→ WORKING DATA:
---*---
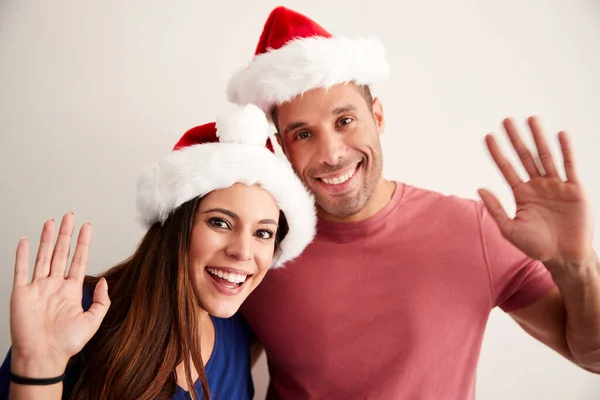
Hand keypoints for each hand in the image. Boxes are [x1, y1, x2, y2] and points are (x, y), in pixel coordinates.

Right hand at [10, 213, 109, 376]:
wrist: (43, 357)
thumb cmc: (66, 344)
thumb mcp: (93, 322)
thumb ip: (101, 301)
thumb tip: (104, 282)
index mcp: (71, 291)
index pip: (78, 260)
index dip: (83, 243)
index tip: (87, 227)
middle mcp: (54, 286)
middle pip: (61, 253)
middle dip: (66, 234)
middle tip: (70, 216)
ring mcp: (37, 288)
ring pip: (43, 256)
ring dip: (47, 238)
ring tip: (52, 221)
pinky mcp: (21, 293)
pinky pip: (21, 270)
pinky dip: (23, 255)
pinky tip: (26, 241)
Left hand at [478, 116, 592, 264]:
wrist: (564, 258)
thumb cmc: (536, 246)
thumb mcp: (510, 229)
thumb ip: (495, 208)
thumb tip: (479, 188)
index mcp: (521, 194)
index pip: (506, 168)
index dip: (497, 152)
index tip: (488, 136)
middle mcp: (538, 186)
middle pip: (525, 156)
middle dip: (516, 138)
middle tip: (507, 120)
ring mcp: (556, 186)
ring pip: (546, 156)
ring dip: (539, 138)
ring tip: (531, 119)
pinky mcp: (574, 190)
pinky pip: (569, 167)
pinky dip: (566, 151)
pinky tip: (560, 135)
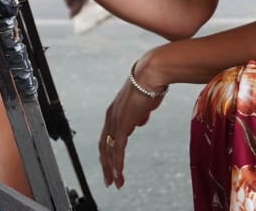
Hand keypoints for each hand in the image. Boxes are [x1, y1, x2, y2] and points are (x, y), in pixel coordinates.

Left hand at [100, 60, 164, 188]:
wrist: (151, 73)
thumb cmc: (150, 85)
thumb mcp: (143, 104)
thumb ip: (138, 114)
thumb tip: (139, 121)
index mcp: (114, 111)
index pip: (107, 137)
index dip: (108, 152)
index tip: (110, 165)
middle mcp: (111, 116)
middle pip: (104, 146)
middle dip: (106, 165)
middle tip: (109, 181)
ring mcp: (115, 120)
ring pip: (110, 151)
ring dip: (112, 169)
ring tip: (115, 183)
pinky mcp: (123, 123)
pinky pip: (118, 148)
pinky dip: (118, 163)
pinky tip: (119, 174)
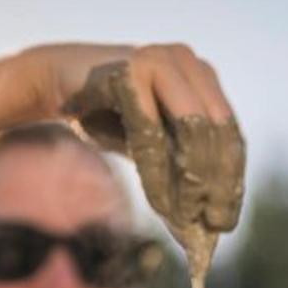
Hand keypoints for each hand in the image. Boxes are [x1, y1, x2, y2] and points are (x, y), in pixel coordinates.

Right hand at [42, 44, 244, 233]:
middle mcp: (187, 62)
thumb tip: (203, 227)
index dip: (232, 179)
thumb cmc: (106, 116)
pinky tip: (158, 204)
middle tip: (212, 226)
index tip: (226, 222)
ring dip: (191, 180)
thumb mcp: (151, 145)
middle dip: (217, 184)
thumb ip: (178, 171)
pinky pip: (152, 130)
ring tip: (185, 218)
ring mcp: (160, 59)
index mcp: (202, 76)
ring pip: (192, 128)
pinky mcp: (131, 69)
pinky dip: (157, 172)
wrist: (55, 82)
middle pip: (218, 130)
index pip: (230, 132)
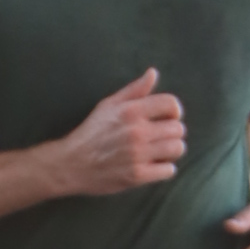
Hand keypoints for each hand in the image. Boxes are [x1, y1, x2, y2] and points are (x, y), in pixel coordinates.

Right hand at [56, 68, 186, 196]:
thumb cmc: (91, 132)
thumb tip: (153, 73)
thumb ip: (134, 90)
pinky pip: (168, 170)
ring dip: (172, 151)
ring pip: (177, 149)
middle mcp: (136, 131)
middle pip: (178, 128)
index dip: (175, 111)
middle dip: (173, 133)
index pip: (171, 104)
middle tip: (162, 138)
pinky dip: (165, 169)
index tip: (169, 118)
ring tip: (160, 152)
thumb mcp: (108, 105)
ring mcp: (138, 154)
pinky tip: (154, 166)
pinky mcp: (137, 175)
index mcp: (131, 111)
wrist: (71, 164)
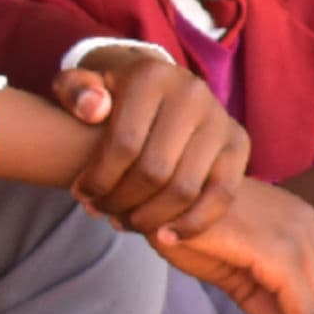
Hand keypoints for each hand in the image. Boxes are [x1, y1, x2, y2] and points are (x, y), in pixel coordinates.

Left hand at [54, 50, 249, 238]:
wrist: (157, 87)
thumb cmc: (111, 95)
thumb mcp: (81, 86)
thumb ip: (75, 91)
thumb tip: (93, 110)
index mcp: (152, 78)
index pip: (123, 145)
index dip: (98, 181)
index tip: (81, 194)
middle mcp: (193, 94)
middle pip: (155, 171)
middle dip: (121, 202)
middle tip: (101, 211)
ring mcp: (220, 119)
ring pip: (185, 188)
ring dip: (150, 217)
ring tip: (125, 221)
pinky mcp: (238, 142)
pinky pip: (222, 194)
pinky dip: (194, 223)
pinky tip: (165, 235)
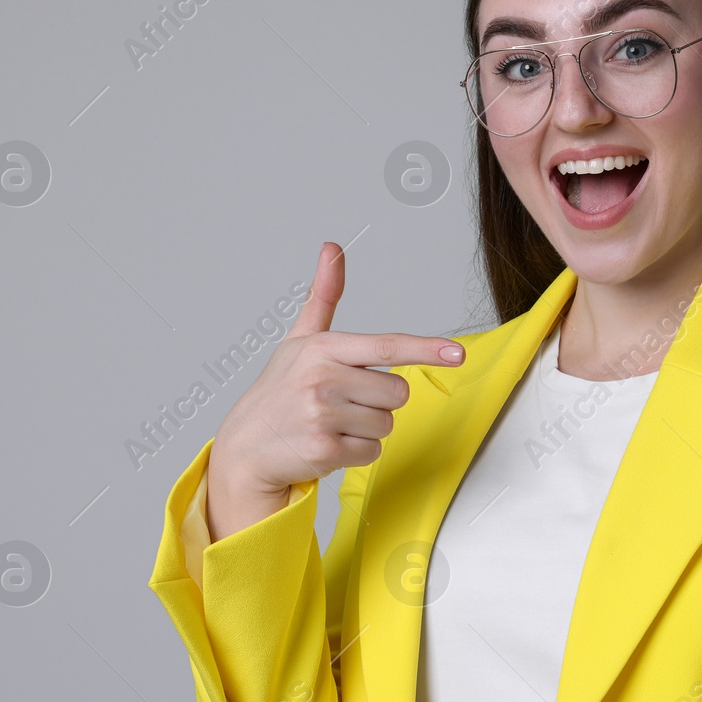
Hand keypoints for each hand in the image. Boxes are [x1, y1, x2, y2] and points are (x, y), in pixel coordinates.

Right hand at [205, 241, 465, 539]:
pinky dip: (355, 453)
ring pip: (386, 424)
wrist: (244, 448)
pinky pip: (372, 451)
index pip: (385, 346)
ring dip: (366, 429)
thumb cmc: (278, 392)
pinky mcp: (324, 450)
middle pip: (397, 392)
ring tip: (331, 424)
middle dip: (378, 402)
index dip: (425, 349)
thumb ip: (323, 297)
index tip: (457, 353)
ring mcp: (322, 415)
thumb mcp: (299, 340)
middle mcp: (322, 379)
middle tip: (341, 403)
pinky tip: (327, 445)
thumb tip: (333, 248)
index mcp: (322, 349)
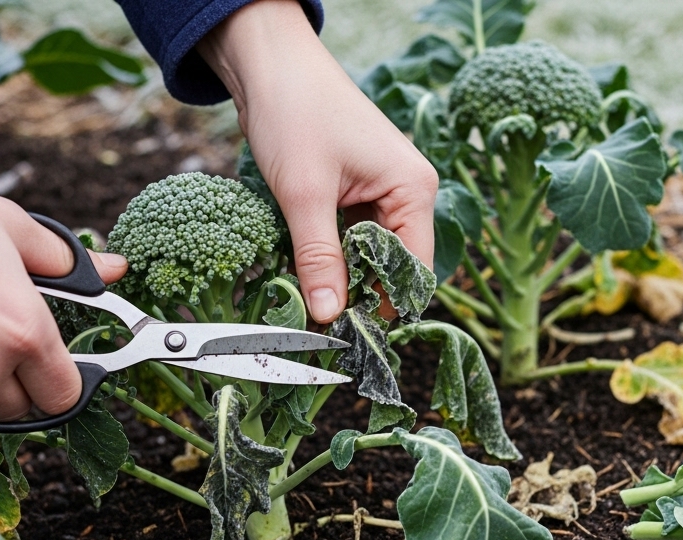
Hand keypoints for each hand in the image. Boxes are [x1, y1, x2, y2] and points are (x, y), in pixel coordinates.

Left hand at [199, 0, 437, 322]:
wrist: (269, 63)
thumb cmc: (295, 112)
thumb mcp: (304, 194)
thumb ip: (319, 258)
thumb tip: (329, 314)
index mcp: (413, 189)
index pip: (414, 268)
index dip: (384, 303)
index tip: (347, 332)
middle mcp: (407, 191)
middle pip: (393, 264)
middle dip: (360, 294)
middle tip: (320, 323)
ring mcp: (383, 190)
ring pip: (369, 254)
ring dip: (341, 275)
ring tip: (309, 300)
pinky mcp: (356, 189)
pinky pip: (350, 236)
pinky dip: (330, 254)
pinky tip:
---*---
→ BRIEF: Since the pictures are not part of the copy, please transcribe only the lines above from the one with "thumb mcp: (151, 145)" through the one with "wrist: (244, 448)", exactly and with both ends.

→ TASK SOLUTION:
thumb mcp: (151, 145)
middle dip: (217, 184)
thumb ip: (178, 171)
pinky pip: (152, 130)
ring tip: (185, 218)
ring mcp: (160, 59)
index mcp: (202, 76)
ring pip: (192, 128)
pinky mcp: (131, 69)
pinky dip: (157, 172)
wrist: (55, 82)
middle pip: (218, 130)
index pip: (230, 132)
Hand keypoints for each hand in the image. Boxes are [x1, y1, x2, y2] and points are (x, y), in pixel coordinates.

Right hand at [56, 68, 186, 196]:
thumb cmc: (91, 132)
thumb tip: (153, 73)
thumb ip: (134, 90)
pinky pip: (168, 170)
ring dip: (172, 151)
ring pip: (177, 149)
middle mcp: (136, 131)
middle pip: (178, 128)
index dip: (175, 111)
middle dip: (173, 133)
index pip: (171, 104)
middle tip: (162, 138)
pinky dip: (165, 169)
index tip: (169, 118)
ring tip: (160, 152)
thumb mcp: (108, 105)
ring mcp: (138, 154)
pinky tip: (154, 166)
pinky mcp: (137, 175)
index mcp: (131, 111)
wrist: (71, 164)
Hand keypoints for each hand in the image. Boxes are [x1, y1, x2, y2] and points are (x, y), in pixel coordinates.

Left hand at [54, 50, 249, 238]:
wrist: (157, 87)
thumb cmc: (111, 95)
thumb mcp: (81, 86)
thumb ip: (75, 91)
thumb tip: (93, 110)
index mcp: (152, 78)
index pip: (123, 145)
index dip: (98, 181)
index tip: (81, 194)
middle mcp: (193, 94)
middle pip: (155, 171)
middle dip: (121, 202)
middle tip: (101, 211)
ring mcp: (220, 119)
ring pip: (185, 188)
ring dip: (150, 217)
ring tip: (125, 221)
pinky mcp: (238, 142)
pinky pip: (222, 194)
pinky dip: (194, 223)
pinky tip: (165, 235)
Hand keypoints for each hand in the image. Boxes are [x1, y1, x2, y2] and points are (x, y), in pixel coordinates.

Right hand at [205, 241, 465, 539]:
pinky dip: (355, 453)
ring pip: (386, 424)
wrist: (244, 448)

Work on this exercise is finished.